I've done the same thing with Pine Hens. 
Is very good for sure.


----------



## hondodawg (Mar 13, 2013)

bowgy said:


> One of my favorite recipes is slow cooked in a mushroom gravy.


My wife makes an amazing mushroom gravy passed down from her family when they came over from Ukraine. 


Sent from my iPhone using Tapatalk


----------



## SCS_Bg_Hunter (Oct 27, 2019)

I made this with some of mine, replaced the grouse with pheasant breasts. https://www.wildharvesttable.com/2020/09/18/braised-grouse-with-shallots-and-cherry-tomatoes/


----------



## TheOtherJeff (Oct 7, 2021)

Most of the recipes that I see for pheasant just use the breasts. Anyone do anything with the legs and thighs? I'm thinking they could work well slow cooked, something like coq au vin, if you had enough of them.


----------



## CPAjeff (Dec 20, 2014)

TheOtherJeff said:


> Most of the recipes that I see for pheasant just use the breasts. Anyone do anything with the legs and thighs? I'm thinking they could work well slow cooked, something like coq au vin, if you had enough of them.


Yes, I use the legs and thighs. It's important, at least to me, to get all the sinews out of the legs first. Here is a good tutorial on how to do it:






I usually do pheasant thighs just like chicken thighs on the grill. 🤤


----------



## twall13 (Aug 2, 2015)

TheOtherJeff said:


> Most of the recipes that I see for pheasant just use the breasts. Anyone do anything with the legs and thighs? I'm thinking they could work well slow cooked, something like coq au vin, if you had enough of them.

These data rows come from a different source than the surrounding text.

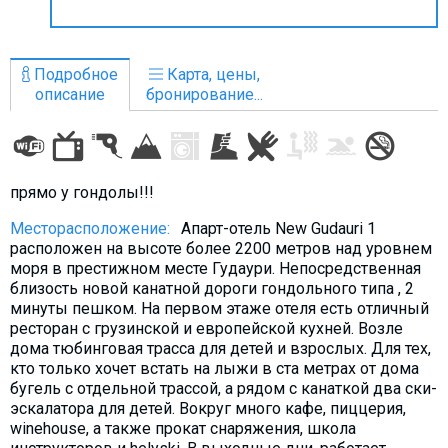
Что пить?
Деньги
Подробное
Карта, цены,
Мобильная связь
описание
бронирование...
Галерея
Отчеты
Безопасность
прямо у гондолы!!!
Месторасположение:
Апарт-отель New Gudauri 1
расположен на высоте более 2200 метров над уровнем
моря в престижном месте Гудаури. Непосредственная
близость новой канатной дороги гондольного типа , 2
минуты пешком. На первом этаже отеля есть отличный
ресторан с грузинской и европейской кухней. Возле
дома тюбинговая трасса для детей и взрослых. Для тех,
кто только хочет встать на лыжи в ста метрах от дома
бугель с отдельной трассой, а рядом с канаткой два ски-
эскалатора для детей. Вокруг много кафе, пиццерия,
winehouse, а также прокат снаряжения, школа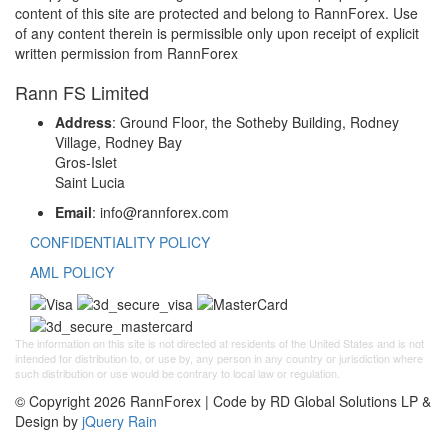
content of this site are protected and belong to RannForex. Use
of any content therein is permissible only upon receipt of explicit
written permission from RannForex
Rann FS Limited
Address
: Ground Floor, the Sotheby Building, Rodney
Village, Rodney Bay
Gros-Islet
Saint Lucia
Email
: info@rannforex.com
CONFIDENTIALITY POLICY
AML POLICY
The information on this site is not directed at residents of the United States and is not
intended for distribution to, or use by, any person in any country or jurisdiction where
such distribution or use would be contrary to local law or regulation.
© Copyright 2026 RannForex | Code by RD Global Solutions LP &
Design by
jQuery Rain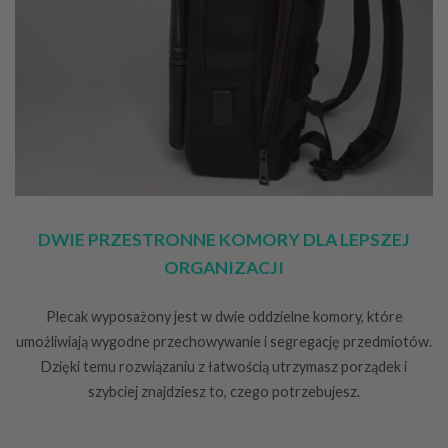
DWIE PRZESTRONNE KOMORY DLA LEPSZEJ
ORGANIZACJI
Plecak wyposażony jest w dwie oddzielne komory, które
umożliwiają wygodne przechowywanie i segregację przedmiotów.
Dzięki temu rozwiązaniu z łatwością utrzymasz porządek i
szybciej znajdziesz to, czego potrzebujesz.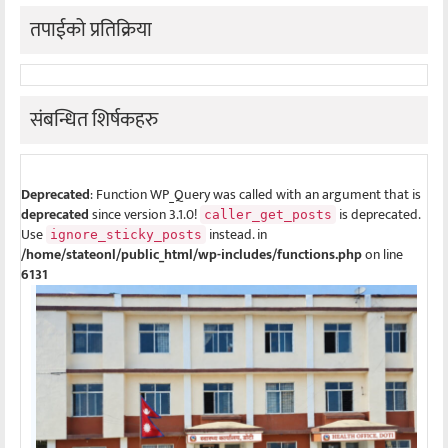
तपाईको प्रतिक्रिया
संबन्धित शिर्षकहरु
Deprecated
: Function WP_Query was called with an argument that is
deprecated
since version 3.1.0!
is deprecated.
caller_get_posts
Use
instead. in
ignore_sticky_posts
/home/stateonl/public_html/wp-includes/functions.php
on line
6131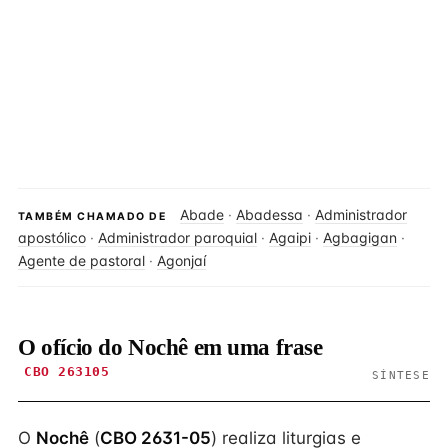
Abade
·
Abadessa
·
Administrador
TAMBÉM CHAMADO DE
apostólico
·
Administrador paroquial
·
Agaipi
·
Agbagigan
·
Agente de pastoral
·
Agonjaí
O ofício do Nochê em uma frase
CBO 263105
SÍNTESE
O
Nochê
(
CBO 2631-05
) realiza liturgias e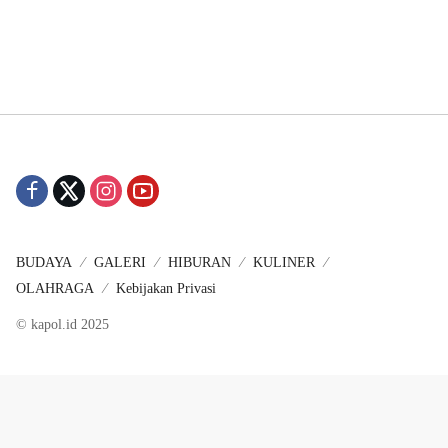
BUDAYA
GALERI
HIBURAN
KULINER
OLAHRAGA
Kebijakan Privasi
© kapol.id 2025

The last few years I've been making nuggets out of them. Cut them up into pieces, dip in egg batter, panko bread crumbs, and into hot oil till golden brown. My kids love them. The first time I did it I kept the leg meat separate for me to eat as I thought the nuggets would be chewy and the kids wouldn't like them. I was wrong, they are great as well. Now I don't worry about it and mix all the leg and breast meat together and fry them up. It's important to get the tendons out of the legs, but otherwise they make great meat. I've never tried the method from the video above but I think I'll give it a shot on my next bird.


----------



## twinkielk15 (Jan 17, 2011)

My go-to with all upland is the same. Brine overnight, cut into nuggets, marinate overnight in olive oil, salt, pepper, chili flake, garlic powder, sautee and serve over wild rice. It works great for rabbit, pheasant, chukar, grouse, etc. I'll occasionally do something more fancy, but this is easy, quick, and delicious. And I always have the ingredients on hand.


----------



## hunting777 (May 3, 2009)

twall13 said:


> The last few years I've been making nuggets out of them. Cut them up into pieces, dip in egg batter, panko bread crumbs, and into hot oil till golden brown. My kids love them. The first time I did it I kept the leg meat separate for me to eat as I thought the nuggets would be chewy and the kids wouldn't like them. I was wrong, they are great as well. Now I don't worry about it and mix all the leg and breast meat together and fry them up. It's important to get the tendons out of the legs, but otherwise they make great meat. I've never tried the method from the video above but I think I'll give it a shot on my next bird.
> View attachment 150296





This is what we grow up eating. Dad would go shoot a couple birds and fed the family. this Is what I do now for my family. Nothing better than pheasant nuggets in my book!.


----------



## hondodawg (Mar 13, 2013)

Quick and late up date. Turned out pretty amazing IMO! 

Thanks for the Pointers!


Sent from my iPhone using Tapatalk


----------